◆ TAREAS DEL EJERCICIO:
**1)** Enumera las facetas de Barthes que, según el texto sobre Barthes, conviven en el libro presentado, cada una con el autor que le corresponde.
**2)** Responde con una oración: según el texto sobre Barthes, ¿en qué curso se ocupa Barthes de lo neutro?
**3)** Escribe una continuación del texto sobre Barthes a partir de su última oración.

◆ TEXTO PROPORCIONADO:
------------------------------------------------------------
El Otro es para Barthes un objeto de deseo (de goce) y el testimonio vivo de una fatalidad extrema del sí mismo. La paradoja que persigue al sujeto es estar irremediablemente atado a las representaciones (y siempre las representaciones son del otro) o, más precisamente, ser fatalmente constituido por ellas. Esa singularidad reaparece con fuerza en los últimos años de su vida, a través de la fascinación (sideración) por lo imaginario que lo empuja a indagar en la ontología de las imágenes, en particular las imágenes fotográficas. Usted [escribe en la parte improductiva de su autobiografía imaginaria en tercera persona (todo esto debe ser considerado como dicho por un personaje de novela, reza la contraportada)] es el único que no podrá nunca verse más que en imagen, usted nunca ve sus propios ojos a no ser que estén embrutecidos por la mirada que posan en el espejo o en el objetivo de la cámara (me interesaría solo ver mis ojos cuando te miran): aun y sobre todo respecto a su propio cuerpo, usted está condenado al imaginario.
Intrigante no parece haber otra forma de definirlo es el interés de Barthes por lo neutro. En el curso del Collège de France del año lectivo 1977-1978, cuando se ocupa de esa invención conceptual, Barthes se demora en algunos íncipts antes de encontrar una definición; y escribe: Lo neutro es aquello que desbarata el paradigma que es la oposición de dos términos virtuales de los cuales actualizo uno al hablar, para producir sentido.
El paradigma, entonces, es el resorte del sentido. Amar a Barthes debería equivaler a desarmar el sentido de su figura que cada uno de nosotros, lectores en goce, hemos establecido o nunca dejamos de establecer. Amarlo sería algo así como desarmar el paradigma-Barthes mediante la escritura. El conjunto de ensayos y semblanzas que presentamos aquí, por su carácter multifacético, dialoga con la propia concepción biográfica de Roland Barthes, cuya única bête noire era el monstruo de la totalidad: en este libro conviven el Barthes ensayista (Alberto Giordano), el lector amigo (Julia Kristeva), el mitólogo (Silvio Mattoni), el profesor profundamente curioso por las lejanías de lo extranjero (Tiphaine Samoyault) y también generoso con sus estudiantes (Edgardo Cozarinsky) y, por último, el crítico fascinado por las imágenes (Éric Marty).
------------------------------------------------------------
◆ REGISTROS DE DATOS:
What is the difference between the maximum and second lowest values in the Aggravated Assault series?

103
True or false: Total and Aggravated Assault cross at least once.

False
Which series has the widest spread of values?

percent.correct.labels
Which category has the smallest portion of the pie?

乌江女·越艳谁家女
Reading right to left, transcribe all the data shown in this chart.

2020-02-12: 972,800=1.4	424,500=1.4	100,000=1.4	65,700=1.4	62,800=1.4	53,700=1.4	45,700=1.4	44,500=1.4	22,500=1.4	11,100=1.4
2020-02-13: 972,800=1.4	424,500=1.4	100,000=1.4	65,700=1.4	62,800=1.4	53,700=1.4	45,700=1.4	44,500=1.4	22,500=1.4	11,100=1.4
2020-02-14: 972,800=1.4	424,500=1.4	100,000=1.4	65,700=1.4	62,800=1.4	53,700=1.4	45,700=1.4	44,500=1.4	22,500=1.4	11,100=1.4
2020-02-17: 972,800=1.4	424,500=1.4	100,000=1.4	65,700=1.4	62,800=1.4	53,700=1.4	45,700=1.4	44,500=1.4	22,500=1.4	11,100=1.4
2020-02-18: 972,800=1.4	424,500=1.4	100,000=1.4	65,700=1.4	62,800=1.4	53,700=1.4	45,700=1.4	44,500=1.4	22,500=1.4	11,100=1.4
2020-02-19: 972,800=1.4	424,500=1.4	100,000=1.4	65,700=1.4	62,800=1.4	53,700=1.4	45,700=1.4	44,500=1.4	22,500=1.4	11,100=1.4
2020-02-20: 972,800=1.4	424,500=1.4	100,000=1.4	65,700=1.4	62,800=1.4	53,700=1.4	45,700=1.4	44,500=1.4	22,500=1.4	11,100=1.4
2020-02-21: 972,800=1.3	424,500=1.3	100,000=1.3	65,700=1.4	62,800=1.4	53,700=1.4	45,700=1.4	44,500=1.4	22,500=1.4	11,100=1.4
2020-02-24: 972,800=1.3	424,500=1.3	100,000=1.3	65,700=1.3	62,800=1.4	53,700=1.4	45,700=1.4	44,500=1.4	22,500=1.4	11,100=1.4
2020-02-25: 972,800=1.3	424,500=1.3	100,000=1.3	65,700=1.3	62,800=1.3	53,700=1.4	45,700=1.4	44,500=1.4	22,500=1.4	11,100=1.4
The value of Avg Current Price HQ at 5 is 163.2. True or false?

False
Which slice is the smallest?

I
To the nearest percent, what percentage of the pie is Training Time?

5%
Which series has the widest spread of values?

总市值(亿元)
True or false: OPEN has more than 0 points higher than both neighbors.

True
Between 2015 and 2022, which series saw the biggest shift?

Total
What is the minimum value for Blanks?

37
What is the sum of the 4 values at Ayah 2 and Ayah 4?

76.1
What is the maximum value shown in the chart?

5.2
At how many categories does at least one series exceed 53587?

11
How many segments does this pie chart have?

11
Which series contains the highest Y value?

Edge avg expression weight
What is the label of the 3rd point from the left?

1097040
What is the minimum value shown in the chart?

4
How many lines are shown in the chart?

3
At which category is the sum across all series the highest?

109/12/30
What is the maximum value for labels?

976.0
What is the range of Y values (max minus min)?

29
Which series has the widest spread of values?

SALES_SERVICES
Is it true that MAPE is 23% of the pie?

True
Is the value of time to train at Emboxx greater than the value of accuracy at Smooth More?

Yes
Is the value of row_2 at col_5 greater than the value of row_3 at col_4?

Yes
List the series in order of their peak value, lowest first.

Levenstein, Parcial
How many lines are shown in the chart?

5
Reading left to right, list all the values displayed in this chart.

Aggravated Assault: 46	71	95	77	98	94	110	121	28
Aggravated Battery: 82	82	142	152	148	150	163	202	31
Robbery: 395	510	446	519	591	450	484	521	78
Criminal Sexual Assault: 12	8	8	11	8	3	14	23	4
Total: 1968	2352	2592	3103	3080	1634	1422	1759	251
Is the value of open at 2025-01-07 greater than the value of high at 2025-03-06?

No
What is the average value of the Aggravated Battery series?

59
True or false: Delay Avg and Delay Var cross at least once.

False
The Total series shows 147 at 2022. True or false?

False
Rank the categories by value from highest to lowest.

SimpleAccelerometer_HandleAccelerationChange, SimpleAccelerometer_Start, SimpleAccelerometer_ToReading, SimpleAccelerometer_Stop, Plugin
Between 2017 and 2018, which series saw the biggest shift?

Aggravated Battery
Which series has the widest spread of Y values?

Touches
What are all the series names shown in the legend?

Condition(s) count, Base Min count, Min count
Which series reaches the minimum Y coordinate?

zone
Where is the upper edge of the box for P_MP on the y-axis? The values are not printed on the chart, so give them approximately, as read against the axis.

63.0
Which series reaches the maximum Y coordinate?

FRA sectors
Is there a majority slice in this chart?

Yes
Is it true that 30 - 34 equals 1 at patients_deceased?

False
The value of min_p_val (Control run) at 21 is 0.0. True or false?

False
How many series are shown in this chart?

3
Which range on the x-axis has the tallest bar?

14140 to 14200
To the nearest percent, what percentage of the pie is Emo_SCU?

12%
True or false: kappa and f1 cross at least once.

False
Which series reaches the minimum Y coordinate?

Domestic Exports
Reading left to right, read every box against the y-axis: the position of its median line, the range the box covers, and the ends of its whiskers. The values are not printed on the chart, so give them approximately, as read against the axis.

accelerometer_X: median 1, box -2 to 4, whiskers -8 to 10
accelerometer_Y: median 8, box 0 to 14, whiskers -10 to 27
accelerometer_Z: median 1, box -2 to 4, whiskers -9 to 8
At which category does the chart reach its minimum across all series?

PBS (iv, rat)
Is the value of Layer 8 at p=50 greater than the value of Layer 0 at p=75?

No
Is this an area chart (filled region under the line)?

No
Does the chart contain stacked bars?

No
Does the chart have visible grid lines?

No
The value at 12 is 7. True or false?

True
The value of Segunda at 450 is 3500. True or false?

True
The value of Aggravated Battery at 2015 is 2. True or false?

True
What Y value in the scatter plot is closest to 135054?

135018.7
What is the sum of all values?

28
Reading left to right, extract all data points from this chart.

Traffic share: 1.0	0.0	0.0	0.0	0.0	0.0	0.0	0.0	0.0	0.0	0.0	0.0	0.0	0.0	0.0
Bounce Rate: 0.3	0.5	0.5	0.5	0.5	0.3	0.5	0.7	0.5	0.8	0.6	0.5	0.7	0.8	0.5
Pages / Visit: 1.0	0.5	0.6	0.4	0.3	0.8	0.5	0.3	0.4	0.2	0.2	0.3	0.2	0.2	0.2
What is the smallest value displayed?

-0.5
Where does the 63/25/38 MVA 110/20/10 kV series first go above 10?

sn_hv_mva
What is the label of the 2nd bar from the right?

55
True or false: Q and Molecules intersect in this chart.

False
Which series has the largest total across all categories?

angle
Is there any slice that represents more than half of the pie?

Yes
------------------------------------------------------------
◆ TUS RESPUESTAS:
**1)**
- El ensayista (Alberto Giordano)
- El lector amigo (Julia Kristeva)
- El mitólogo (Silvio Mattoni)
- El profesor profundamente curioso por las lejanías de lo extranjero (Tiphaine Samoyault)
- El profesor generoso con sus estudiantes (Edgardo Cozarinsky)
- El crítico fascinado por las imágenes (Éric Marty)

**2)** Barthes se ocupa de lo neutro en el curso del Collège de France del año lectivo 1977-1978.

**3)**
En un temprano homenaje post-mortem de la revista Critique, en 1982, Louis Marin sostiene que el Roland Barthes es, precisamente, una autobiografía en neutro. Escribe: El retrato de Roland Barthes, su retrato está hecho de paradigmas destrozados, de comienzos de capítulos; es un sumario, el índice razonado de un tratado no de espiritualidad sino de crítica y de teoría crítica (literarias); pero esta grilla paradigmática, que el orden alfabético organiza (y que es incomodado por ella) se aplica a sí, a un sí que se convertiría, entonces, en un texto que, en ese preciso instante, se identificaría al sí que escribe. Y, de ese modo, una existencia se convertiría en escritura o, quizás, también, a la inversa.
Seis formas de amar a Barthes es volver su existencia una escritura o viceversa: una escritura (muchas escrituras, en este caso), una existencia. Algo que, a decir verdad, desarmaría ese otro paradigma que tanto lo obsesionaba: la oposición vivo/muerto.